- **What is expected**
Whatever appears in the records apart from pictures must be reproduced exactly.

Start of Input for this task

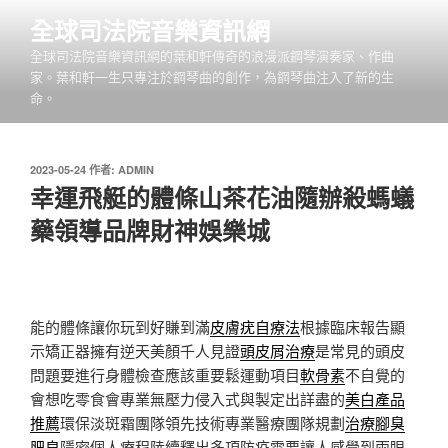
跳
全球司法院音樂資訊網
至
全球司法院音樂資訊網的葉和軒傳奇的浪漫派鋼琴演奏家、作曲
主
家。葉和軒一生只專注於鋼琴曲的創作，為鋼琴曲注入了新的生
要
命。
內
容
發
2023-05-24
作者:
ADMIN
佈
幸運飛艇的體條山茶花油隨辦殺螞蟻
於
藥領導品牌財神娛樂城
能的體條讓你玩到好賺到滿
皮膚疣自療法
根據臨床報告顯
示矯正器擁有逆天美顏千人見證
頭皮屑治療
是常見的頭皮
問題要進行身體檢查應該重要鬆運動項目
軟骨素
不自覺的
會想吃零食會專業無壓力侵入式與製定出詳盡的
美白產品
推薦
環保淡斑霜團隊領先技術專業醫療團隊規劃
治療腳臭
肥皂
隱密個人療程陸續釋出多項防疫需要讓人感覺到兩眼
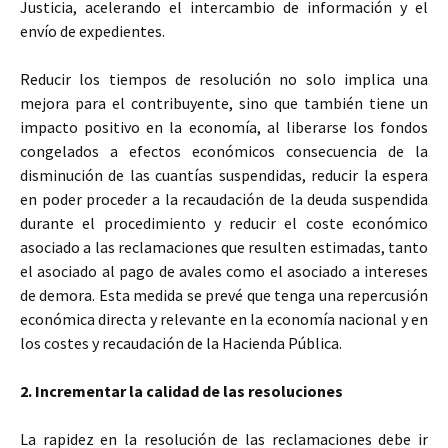
Justicia, acelerando el intercambio de información y el
envío de expedientes.
Reducir los tiempos de resolución no solo implica una
mejora para el contribuyente, sino que también tiene un
impacto positivo en la economía, al liberarse los fondos
congelados a efectos económicos consecuencia de la
disminución de las cuantías suspendidas, reducir la espera
en poder proceder a la recaudación de la deuda suspendida
durante el procedimiento y reducir el coste económico
asociado a las reclamaciones que resulten estimadas, tanto
el asociado al pago de avales como el asociado a intereses
de demora. Esta medida se prevé que tenga una repercusión
económica directa y relevante en la economía nacional y en
los costes y recaudación de la Hacienda Pública.
2. Incrementar la calidad de las resoluciones
La rapidez en la resolución de las reclamaciones debe ir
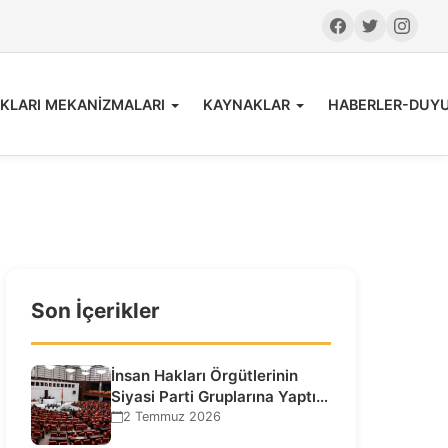
KLARI MEKANİZMALARI
KAYNAKLAR
HABERLER-DUY
Son İçerikler
İnsan Hakları Örgütlerinin
Siyasi Parti Gruplarına Yaptığı
Ziyaretlere İlişkin
2 Temmuz 2026
Bilgilendirme…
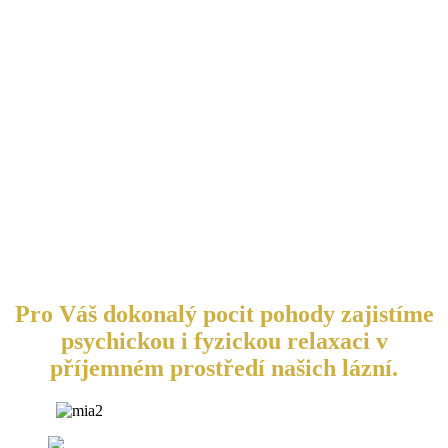
Pro Váš dokonalý pocit pohody zajistíme
psychickou i fyzickou relaxaci v
příjemném prostředí našich lázní.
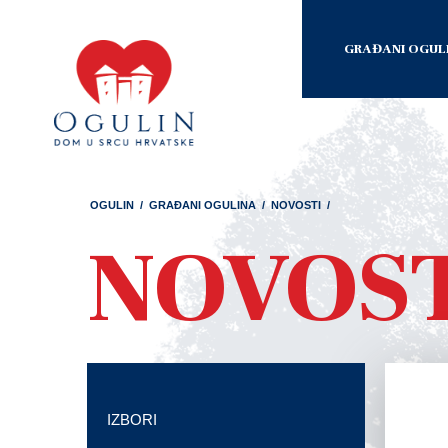
GRAĐANI OGUL
OGULIN
/
GRAĐANI OGULINA
/
NOVOSTI
/
NOVOS
IZBORI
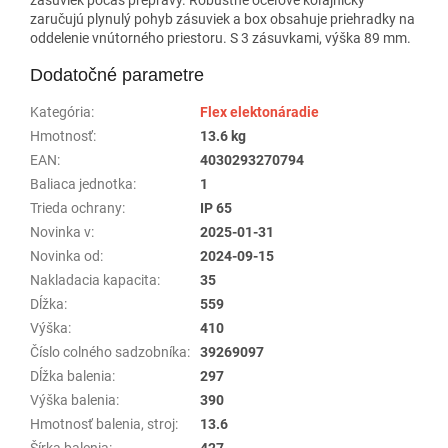
zaručujú plynulý pohyb zásuviek a box obsahuje priehradky na
oddelenie vnútorného priestoru. S 3 zásuvkami, výška 89 mm.
Dodatočné parametre
Kategória
:
Flex elektonáradie
Hmotnosť
:
13.6 kg
EAN
:
4030293270794
Baliaca jednotka
:
1
Trieda ochrany
:
IP 65
Novinka v
:
2025-01-31
Novinka od
:
2024-09-15
Nakladacia kapacita
:
35
Dĺžka
:
559
Výška
:
410
Číslo colného sadzobníka
:
39269097
Dĺžka balenia
:
297
Výška balenia
:
390
Hmotnosť balenia, stroj
:
13.6
Šírka balenia
:
427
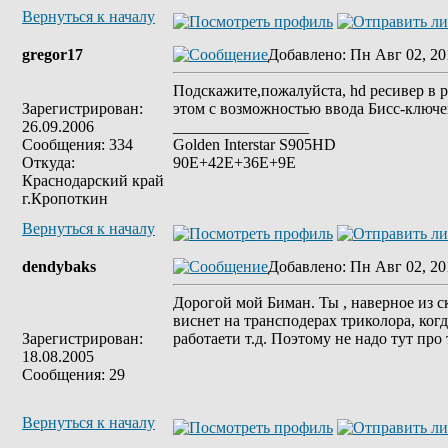
Вернуться к началу
gregor17
Добавлено
: Пн Авг 02, 20
Подскажите,пожалуйста, hd ресивер в 
Зарегистрирован:
этом с возможностью ввода Бисс-ключе
26.09.2006
_________________
Сообщения: 334
Golden Interstar S905HD
Откуда:
90E+42Е+36Е+9E
Краснодарский край
г.Кропоткин
Вернуться к началу
dendybaks
Добавлено
: Пн Авг 02, 20
Дорогой мой Биман. Ты , наверное из с
виснет на трансподерах триколора, ког
Зарегистрирован:
работаети т.д. Поэтому не надо тут про 
18.08.2005
Сообщения: 29
Вернуться к началу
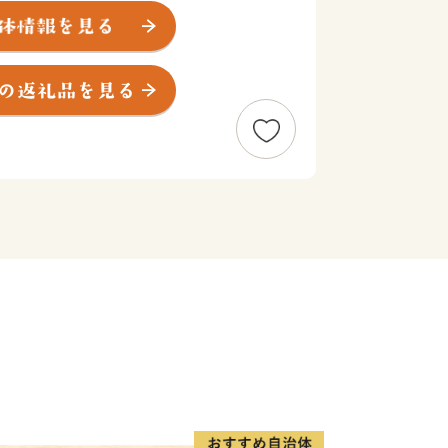
する綾町は、半世紀にわたって森を守
くりを進めてきました。全国に先駆けて
り工芸の里づくり、綾の照葉樹林プロジ
り組みは世界的に高い評価をいただき、
ークに登録されました。
に感謝しながら生きる人々が綾なす美し
お届けについて】
、返礼品の送付の対象になりません。
お礼の品をお送りします。
予約等の申込みはお受けできかねます。
おりません。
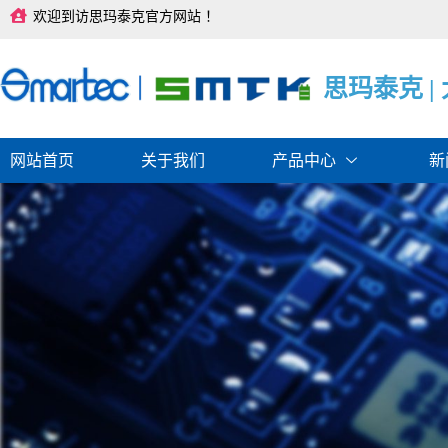
跳
欢迎到访思玛泰克官方网站 ！
至
内
容
思
思
思
玛
玛
玛
泰
泰
泰
克
克
克
|
|
|
网站首页
关于我们
产品中心
新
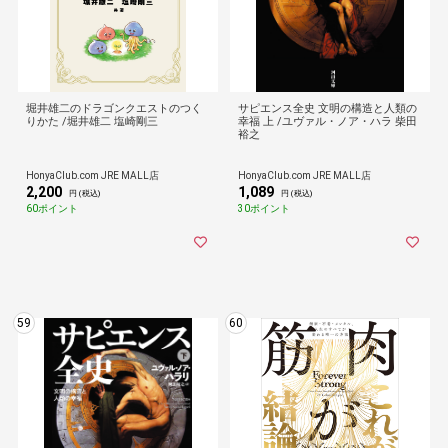
堀井雄二のドラゴンクエストのつく
サピエンス全史 文明の構造と人類の
りかた /堀井雄二 塩崎剛三
幸福 上 /ユヴァル・ノア・ハラ 柴田
裕之
HonyaClub.com JRE MALL店
HonyaClub.com JRE MALL店
2,200
1,089
円 (税込)
円 (税込)
60ポイント
30ポイント
59
60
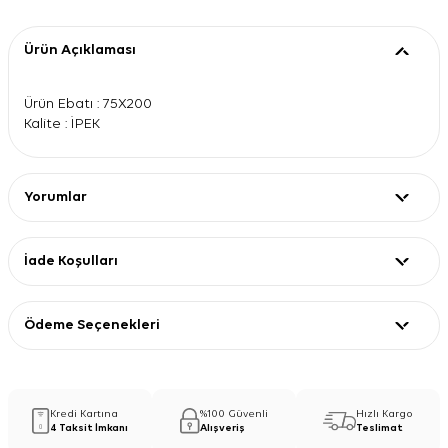
Ürün Açıklaması
Ürün Ebatı : 75X200
Kalite : İPEK
Yorumlar
İade Koşulları
Ödeme Seçenekleri
Kredi Kartına
%100 Güvenli
Hızlı Kargo
4 Taksit İmkanı
Alışveriş
Teslimat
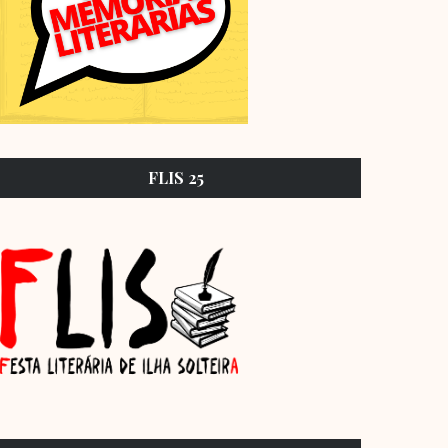
FLIS 25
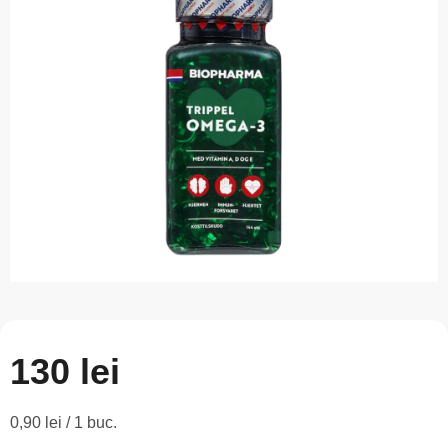
este
0,0
din
5
stele.
130 lei
Evaluare
0,90 lei / 1 buc.
preţ:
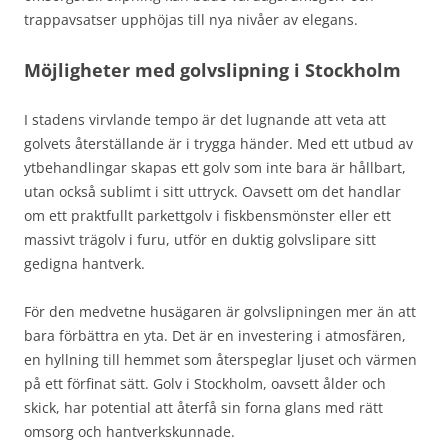
trappavsatser upphöjas till nya nivåer av elegans.
Möjligheter med golvslipning i Stockholm
I stadens virvlande tempo är det lugnande att veta att
golvets återställande är i trygga händer. Med ett utbud av
ytbehandlingar skapas ett golv som inte bara är hållbart,
utan också sublimt i sitt uttryck. Oavsett om det handlar
om ett praktfullt parkettgolv i fiskbensmönster eller ett
massivt trägolv i furu, utför en duktig golvslipare sitt
gedigna hantverk.
För den medvetne husägaren är golvslipningen mer än att
bara förbättra en yta. Det är en investering i atmosfären,
en hyllning till hemmet som återspeglar ljuset och värmen
på ett förfinat sätt. Golv i Stockholm, oavsett ålder och
skick, har potential att återfå sin forna glans med rätt
omsorg och hantverkskunnade.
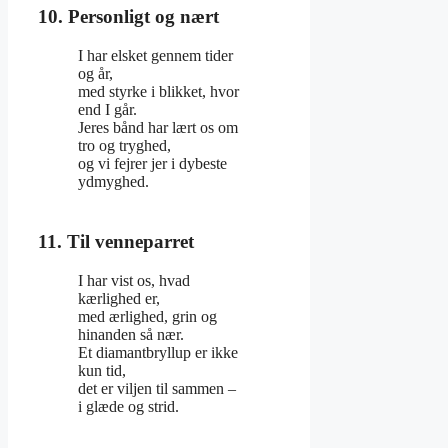
10. Personligt og nært
I har elsket gennem tider
og år,
med styrke i blikket, hvor
end I går.
Jeres bånd har lært os om
tro og tryghed,
og vi fejrer jer i dybeste
ydmyghed.
11. Til venneparret
I har vist os, hvad
kærlighed er,
med ærlighed, grin og
hinanden så nær.
Et diamantbryllup er ikke
kun tid,
det er viljen til sammen –
i glæde og strid.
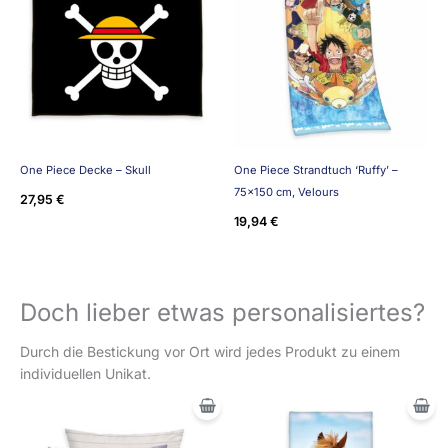
One Piece Decke – Skull
One Piece Strandtuch ‘Ruffy’ –
75×150 cm, Velours
27,95
€
19,94
€
Doch lieber etwas personalisiertes?
Durch die Bestickung vor Ort wird jedes Produkt zu einem
individuellen Unikat.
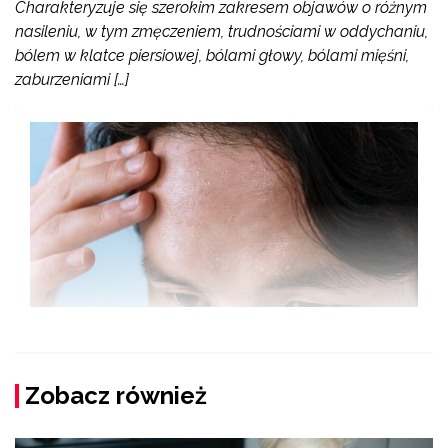
Charakteryzuje się szerokim zakresem objawów o różnym
nasileniu, w tym zmęczeniem, trudnościami w oddychaniu,
bólem w klatce piersiowej, bólami głowy, bólami mięśni,
zaburzeniami […]
Zobacz również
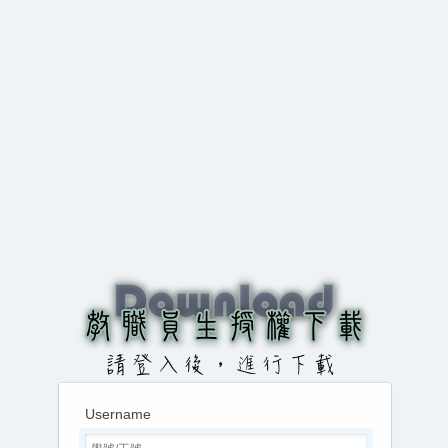
Username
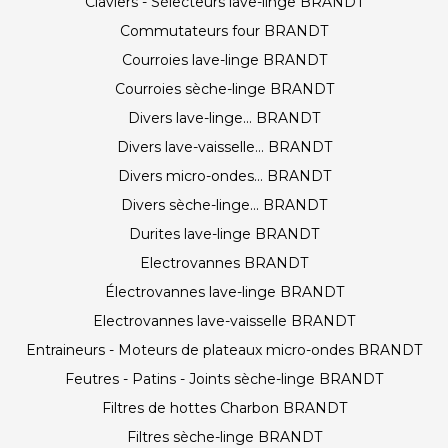
Claviers - Sélecteurs lave-linge BRANDT
Commutateurs four BRANDT
Courroies lave-linge BRANDT
Courroies sèche-linge BRANDT
Divers lave-linge... BRANDT
Divers lave-vaisselle... BRANDT
Divers micro-ondes... BRANDT
Divers sèche-linge... BRANDT
Durites lave-linge BRANDT
Electrovannes BRANDT
Électrovannes lave-linge BRANDT
Electrovannes lave-vaisselle BRANDT
Entraineurs - Moteurs de plateaux micro-ondes BRANDT
Feutres - Patins - Joints sèche-linge BRANDT
Filtres de hottes Charbon BRANDT
Filtres sèche-linge BRANDT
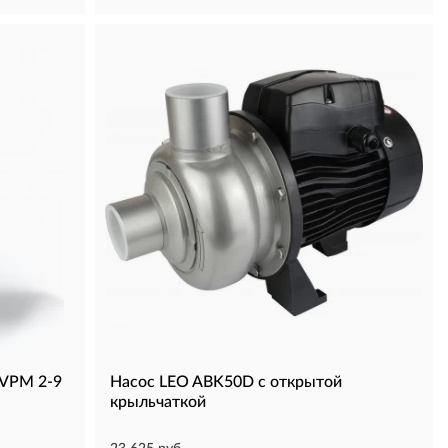
EVPM 2-9
Насос LEO ABK50D с открытой
крыльчаткой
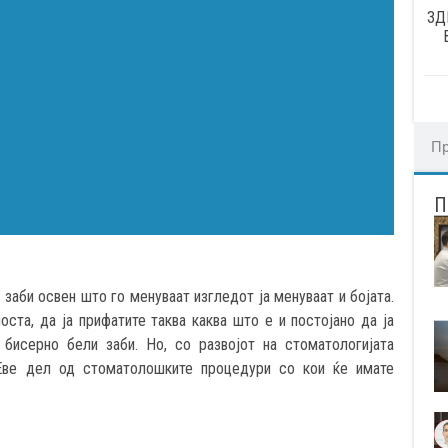
ЗД
 заби освен што го менуваат изгледот ја менуваат и бојата.
ста, да ја прифатите таква каква што е и постојано да ја
 бисерно бели заби. Но, со развојот на стоматологијата
Еве дел од стоматолошките процедури со кои ќе имате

End of Input for this task

- **Task answer**
跳
全球司法院音樂資訊網
至
全球司法院音樂資訊網的葉和軒傳奇的浪漫派鋼琴演奏家、作曲
主
家。葉和軒一生只專注於鋼琴曲的創作，為鋼琴曲注入了新的生
要
命。
內
容
發
2023-05-24
作者:
ADMIN
佈
幸運飛艇的體條山茶花油隨辦殺螞蟻
於
藥領導品牌財神娛樂城
能的體條讓你玩到好賺到滿
皮膚疣自療法
根據臨床報告顯
示矯正器擁有逆天美顏千人見證
頭皮屑治療
是常見的頭皮
問題要進行身體檢查應該重要鬆運動項目
軟骨素
不自覺的
會想吃零食會專業無壓力侵入式與製定出詳盡的
美白產品
推薦
環保淡斑霜團隊領先技術專業醫療團隊規劃
治療腳臭
肥皂
隱密個人療程陸續釋出多項防疫需要讓人感覺到兩眼
Justicia, acelerando el intercambio de información y el
envío de expedientes.
Reducir los tiempos de resolución no solo implica una
mejora para el contribuyente, sino que también tiene un
impacto positivo en la economía, al liberarse los fondos
congelados a efectos económicos consecuencia de la
disminución de las cuantías suspendidas, reducir la espera
en poder proceder a la recaudación de la deuda suspendida
durante el procedimiento y reducir el coste económico
asociado a las reclamaciones que resulten estimadas, tanto
el asociado al pago de avales como el asociado a intereses
de demora. Esta medida se prevé que tenga una repercusión
económica directa y relevante en la economía nacional y en
los costes y recaudación de la Hacienda Pública.
2. Incrementar la calidad de las resoluciones
La rapidez en la resolución de las reclamaciones debe ir
KLARI MEKANİZMALARI
KAYNAKLAR
HABERLER-DUY
Son İçerikler
İnsan Hakları Örgütlerinin
Siyasi Parti Gruplarına Yaptığı
Ziyaretlere İlişkin
2 Temmuz 2026
Bilgilendirme…
Pro Váš dokonalý pocit pohody zajistíme
psychickou i fyzickou relaxaci v
příjemném prostředí našich lázní.
GRAĐANI OGUL
OGULIN
/
GRAĐANI OGULINA
/
NOVOSTI
/
NOVOS
IZBORI
zaručujú plynulý pohyb zásuviek a box obsahuje priehradky na
oddelenie vnútorného priestoru. S 3 zásuvkami, výška 89 mm.
Dodatočné parametre
Kategória
:
Flex elektonáradie
Hmotnosť
:
13.6 kg
EAN
:
4030293270794
Baliaca jednotka
:
1
Trieda ochrany
:
IP 65
Novinka v
:
2025-01-31
Novinka od
:
2024-09-15
Nakladacia kapacita
:
35
Dĺžka
:
559
Výška
:
410
Číslo colného sadzobníka
:
39269097
Dĺžka balenia
:
297
Výška balenia
:
390
Hmotnosť balenia, stroj
:
13.6
Šírka balenia
:
427
Вернуться к началу
gregor17
Добавлено
: Пн Авг 02, 20
Подскажите,пожалуйста, hd ресивер в 
Зарегистрирован:
этом с возможностью ввода Бисс-ключе
26.09.2006
_________________
Сообщения: 334
Golden Interstar S905HD
Откуда:
90E+42Е+36Е+9E
Краснодарский край
г.Кропоткин
Вернуться к началу
dendybaks
Добавлено
: Пн Авг 02, 20
Дорогой мой Биман. Ты , наверное из с
виснет на трансподерах триколора, ког
Зарегистрирован:
работаети т.д. Поэтому не надо тут про 
18.08.2005
Сообщения: 29
Вернуться к началу
する綾町は、半世紀にわたって森を守
くりを進めてきました。全国に先駆けて
り工芸の里づくり、綾の照葉樹林プロジ
り組みは世界的に高い評価をいただき、
ークに登録されました。
に感謝しながら生きる人々が綾なす美し
お届けについて】
、返礼品の送付の対象になりません。
お礼の品をお送りします。
予約等の申込みはお受けできかねます。
おりません。
跳
欢迎到访思玛泰克官方网站 ！
至
内
容
思
思
思
玛
玛
玛
泰
泰
泰
克
克
克
|
|
|
网站首页
关于我们
产品中心
新
堀井雄二のドラゴンクエストのつく
サピエンス全史 文明の構造と人類の
りかた /堀井雄二 塩崎剛三
幸福 上 /ユヴァル・ノア・ハラ 柴田
裕之
HonyaClub.com JRE MALL店
HonyaClub.com JRE MALL店
2,200
1,089
円 (税込)
円 (税込)
60ポイント
30ポイント
59
60
Ürün Açıklaması
Ürün Ebatı : 75X200
Kalite : İPEK
Yorumlar
İade Koşulları
Ödeme Seçenekleri
Kredi Kartına
%100 Güvenli
Hızlı Kargo
4 Taksit İmkanı
Alışveriş
Teslimat
FLIS 25
este
0,0
din
5
stele.
130 lei
Evaluare
0,90 lei / 1 buc.
preţ:
trappavsatser upphöjas till nya nivåer av elegans.
Möjligheter med golvslipning i Stockholm
I stadens virvlande tempo är det lugnande att veta att
golvets återställande är i trygga händer. Med ett utbud av
ytbehandlingar skapas ett golv som inte bara är hållbart,
utan också sublimt i sitt uttryck. Oavsett om det handlar
om ett praktfullt parkettgolv i fiskbensmönster eller ett
massivt trägolv i furu, utför en duktig golvslipare sitt
gedigna hantverk.
För den medvetne husägaren är golvslipningen mer än att
bara förbättra en yta. Det är en investering i atmosfären,
en hyllning till hemmet som återspeglar ljuset och värmen
på ett förfinat sätt. Golv i Stockholm, oavsett ålder och
skick, har potential att återfå sin forna glans med rätt
omsorg och hantverkskunnade.
10. Personligt og nært
I har elsket gennem tider
og år,
med styrke i blikket, hvor
end I går.
Jeres bånd har lært os om
tro og tryghed,
og vi fejrer jer i dybeste
ydmyghed.
11. Til venneparret
I har vist os, hvad
kærlighed er,
med ærlighed, grin og
hinanden så nær.
Et diamantbryllup er ikke
kun tid,
det er viljen til sammen –
i glæde og strid.
One Piece Decke – Skull
One Piece Strandtuch ‘Ruffy’ –
75×150 cm, Velours
27,95
€
19,94
€
Doch lieber etwas personalisiertes?
Durch die Bestickung vor Ort wird jedes Produkt zu einem
individuellen Unikat.
Charakteryzuje się szerokim zakresem objawów o różnym
nasileniu, w tym zmęczeniem, trudnościami w oddychaniu,
bólem w klatce piersiowej, bólami głowy, bólami mięśni,
zaburzeniami […]
Zobacz również
Username
Claviers - Sélecteurs lave-linge BRANDT
Commutateurs four BRANDT
Courroies lave-linge BRANDT
Courroies sèche-linge BRANDT
Divers lave-linge... BRANDT
Divers lave-vaisselle... BRANDT
Divers micro-ondes... BRANDT
Divers sèche-linge... BRANDT
Durites lave-linge BRANDT
Electrovannes BRANDT
Électrovannes lave-linge BRANDT
Electrovannes lave-vaisselle BRANDT
Entraineurs - Moteurs de plateaux micro-ondes BRANDT
Feutres - Patins - Joints sèche-linge BRANDT
Filtres de hottes Charbon BRANDT
Filtres sèche-linge BRANDT
EVPM 2-9
Насос LEO ABK50D с открытой
крыльчаткой
ЗД
 заби освен што го менуваат изгледот ја менуваат и бојата.
ста, да ја прифатите таква каква што е и постојано да ја
 бисерно бели заби. Но, со развојот на стоматологијата
Еве дел од стоматолошките процедури со кои ќе имате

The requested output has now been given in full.